Network end users to pull down 2 gigabytes a day, continuously?

Iljitsch van Beijnum iljitsch at muada.com
Sat Jan 6 21:44:20 UTC 2007


On 6-jan-2007, at 15:07, Colm MacCarthaigh wrote:

>> Is it a peer to peer type of system where it redistributes a portion
>> of the stream as you are viewing it to other users?

> Yes, though not neccessarily as you are viewing it. A proportion of  
> what
> you have viewed previously is cached and can be made available to  
> other
> peers.

This is a really weird service. It sends out semi-live streams (as  
opposed to downloads) but it can be cached and made available later,  
it's also peer-to-peer but needs a massive network or at least  
massive amounts of peering.

With Bittorrent, it's typical for people to download faster than they  
upload, and then continue to upload for some time after they've  
finished downloading. This works very well as long as not everyone  
starts downloading at the same time. However, for something with time  
constraints this doesn't work so well.
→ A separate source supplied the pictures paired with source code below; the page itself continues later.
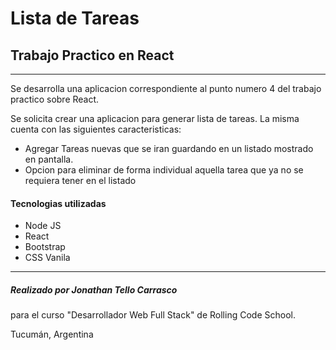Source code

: # Lista de Tareas
## Trabajo Practico en React
***

Se desarrolla una aplicacion correspondiente al punto numero 4 del trabajo practico sobre React.

Se solicita crear una aplicacion para generar lista de tareas. La misma cuenta con las siguientes caracteristicas:

* Agregar Tareas nuevas que se iran guardando en un listado mostrado en pantalla.
* Opcion para eliminar de forma individual aquella tarea que ya no se requiera tener en el listado 

#### Tecnologias utilizadas

* Node JS
* React
* Bootstrap
* CSS Vanila

***

##### Realizado por Jonathan Tello Carrasco
para el curso "Desarrollador Web Full Stack" de Rolling Code School.

Tucumán, Argentina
Either you're limited by the  
maximum up speed, which generally isn't enough to support decent  
video, or the peer-to-peer aspect can only take care of part of the  
required total upload capacity so there must be additional servers to  
take care of the rest.

I'm guessing the latter is the case here, and this new service works  
much the same way as Skype in the sense that it will plunder people's  
upload capacity for the benefit of the people running the network,  
rather than being a real peer-to-peer service.

ISPs should of course welcome this, because when people start craving  
their daily 2 GB fix you got them exactly where you want them,  
especially in markets with little or no broadband competition.